Ligne bleue: le nom de Césira Parisotto évoqué pour l’une des stations

Ligne bleue: le nom de Césira Parisotto évoqué pour l’une des stations
Photo: Gracieuseté Ordre National du QuébecItalienne d'origine, canadienne et québécoise par choix, Césira Parisotto s'est consacrée aux oeuvres de charité durant l'ensemble de sa vie.

Évoquant l’importance de la parité hommes-femmes dans le paysage toponymique montréalais, la conseillère d’arrondissement Lili-Anne Tremblay écarte la proposition de nommer une future station de la ligne bleue pour honorer Giovanni Da Verrazzano. Elle suggère entre autres celui de Césira Parisotto, fondatrice de l’Hôpital Marie Clarac, une femme religieuse qui s’est consacrée aux œuvres de charité et qui fut nommée grande officière de l’Ordre national du Québec.

Née dans le nord de l’Italie en 1909, Césira Parisotto est arrivée à Montréal en 1949. Selon le site Web de l’Ordre national du Québec, Mme Parisotto «ne ménage aucun effort pour atteindre son objectif: soulager la misère humaine sous toutes ses formes sans discrimination de race, de couleur, de langue, de condition sociale et de religion.»

Elle est la fondatrice de plusieurs institutions. Outre l’Hôpital Marie Clarac, un centre hospitalier de convalescence et réadaptation, elle est à l’origine entre autres de l’École maternelle et primaire Marie Clarac, le Camp Mère Clarac, une colonie de vacances à St-Donat pour jeunes, l’École secondaire Marie Clarac et des résidences pour personnes âgées.
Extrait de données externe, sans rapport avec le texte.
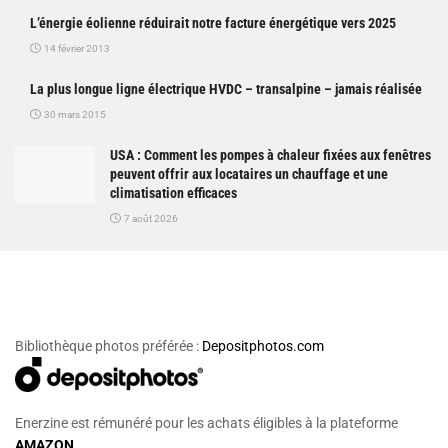
L’énergie éolienne réduirait notre facture énergétique vers 2025
14 février 2013
La plus longue ligne électrique HVDC – transalpine – jamais réalisée
30 mars 2015
USA : Comment les pompes à chaleur fixées aux fenêtres
peuvent offrir aux locataires un chauffage et une
climatisation efficaces
7 août 2026
Bibliothèque photos préférée :
Depositphotos.com
Enerzine est rémunéré pour les achats éligibles à la plateforme
AMAZON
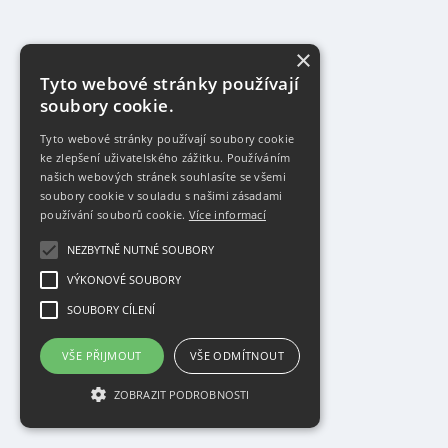
×
Tyto webové stránky používají
soubory cookie.
Tyto webové stránky používají soubory cookie
ke zlepšení uživatelského zážitku. Používáním
našich webových stránek souhlasíte se všemi
soubory cookie v souladu s našimi zásadami
používání souborů cookie.
Více informací
NEZBYTNĚ NUTNÉ SOUBORY
VÝKONOVÉ SOUBORY
SOUBORY CÍLENÍ
VŠE PŘIJMOUT
VŠE ODMÍTNOUT
ZOBRAZIT PODROBNOSTI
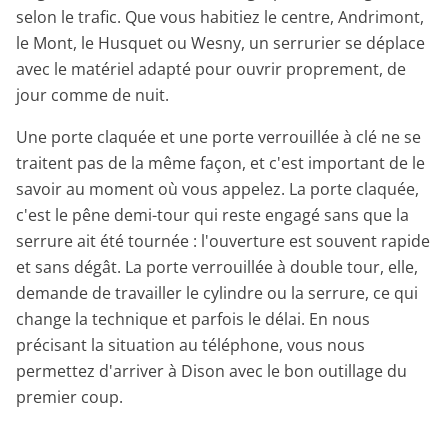
selon le trafic. Que vous habitiez le centre, Andrimont,
le Mont, le Husquet ou Wesny, un serrurier se déplace
avec le matériel adapté pour ouvrir proprement, de
jour comme de nuit.
Une porte claquée et une porte verrouillée à clé ne se
traitent pas de la même façon, et c'est important de le
savoir au moment où vous appelez. La porte claquée,
c'est le pêne demi-tour qui reste engagé sans que la
serrure ait été tournée : l'ouverture est souvent rapide
et sans dégât. La porte verrouillée à double tour, elle,
demande de travailler le cylindre ou la serrure, ce qui
change la technique et parfois le délai. En nous
précisant la situation au téléphone, vous nous
permettez d'arriver à Dison avec le bon outillage du
premier coup.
Sœur Parisotto est décédée le 16 décembre 1992. Elle est aussi membre de l’Ordre du Canada.

La place des femmes

Malgré l’œuvre remarquable qu’elle a accomplie au Québec, le nom de Césira Parisotto n’est pas encore inclus dans le répertoire public Toponym’Elles, une banque de noms créée en 2016 par la Ville de Montréal, visant à augmenter le nombre de femmes honorées par des noms de rues, parcs et autres places publiques. Celle-ci compte actuellement 435 noms.
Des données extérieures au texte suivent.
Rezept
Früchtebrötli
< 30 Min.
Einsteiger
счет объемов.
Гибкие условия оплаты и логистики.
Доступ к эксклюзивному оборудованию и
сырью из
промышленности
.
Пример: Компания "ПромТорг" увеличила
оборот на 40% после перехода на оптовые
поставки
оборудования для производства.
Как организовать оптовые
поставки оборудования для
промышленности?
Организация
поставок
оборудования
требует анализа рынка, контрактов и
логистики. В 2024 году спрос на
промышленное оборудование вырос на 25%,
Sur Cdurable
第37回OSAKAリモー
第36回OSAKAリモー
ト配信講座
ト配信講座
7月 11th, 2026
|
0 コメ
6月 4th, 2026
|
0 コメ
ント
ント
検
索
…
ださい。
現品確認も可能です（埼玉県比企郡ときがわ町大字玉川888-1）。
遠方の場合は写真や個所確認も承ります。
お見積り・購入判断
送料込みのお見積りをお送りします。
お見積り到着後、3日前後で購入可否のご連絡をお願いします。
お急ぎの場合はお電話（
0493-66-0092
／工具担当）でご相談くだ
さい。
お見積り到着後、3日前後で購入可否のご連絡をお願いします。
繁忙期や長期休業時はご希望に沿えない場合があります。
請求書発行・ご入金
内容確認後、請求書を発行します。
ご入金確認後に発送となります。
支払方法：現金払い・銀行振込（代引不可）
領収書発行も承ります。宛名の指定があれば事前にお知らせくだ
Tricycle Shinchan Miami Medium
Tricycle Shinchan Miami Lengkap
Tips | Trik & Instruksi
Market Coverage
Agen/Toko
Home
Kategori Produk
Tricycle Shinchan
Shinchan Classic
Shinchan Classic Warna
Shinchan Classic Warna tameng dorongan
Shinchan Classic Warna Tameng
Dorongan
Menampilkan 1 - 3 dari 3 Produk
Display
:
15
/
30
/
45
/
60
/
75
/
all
L’arrondissement de Saint-Léonard a l’une des proportions de toponymes féminins les plus faibles à Montréal. Celle-ci se chiffre à un peu plus de 3%, selon des décomptes effectués par Métro Média en 2016 et 2020. Cinq arrondissements ont une proportion de plus de 10%, dont Rivière-des-Prairies-Pointe-aux-Trembles et Mercier-Hochelaga-Maisonneuve.

« Les femmes sont sous-représentées dans la toponymie de Saint-Léonard et de Montréal. Par cette proposition je veux promouvoir des initiatives concrètes en faveur d’une féminisation des espaces publics. » – Lili-Anne Tremblay, conseillère d’arrondissement de Saint-Léonard-Est.

Renverser cette tendance est difficile puisque le cadre bâti de la métropole est presque achevé; près de 6000 voies et parcs publics sont déjà nommés, selon le site Web de la Ville de Montréal. Cette dernière «ne pourra procéder dans un proche avenir qu’à la désignation de quelques lieux, alors qu’elle possède déjà une banque de noms comprenant plus de 400 noms en attente d’attribution.»

En 2019, lorsqu’il fut le temps d’attribuer un nom à un nouveau parc dans Saint-Léonard, c’est celui d’Ermanno La Riccia, journaliste et homme de lettres d’origine italienne, qui a été choisi.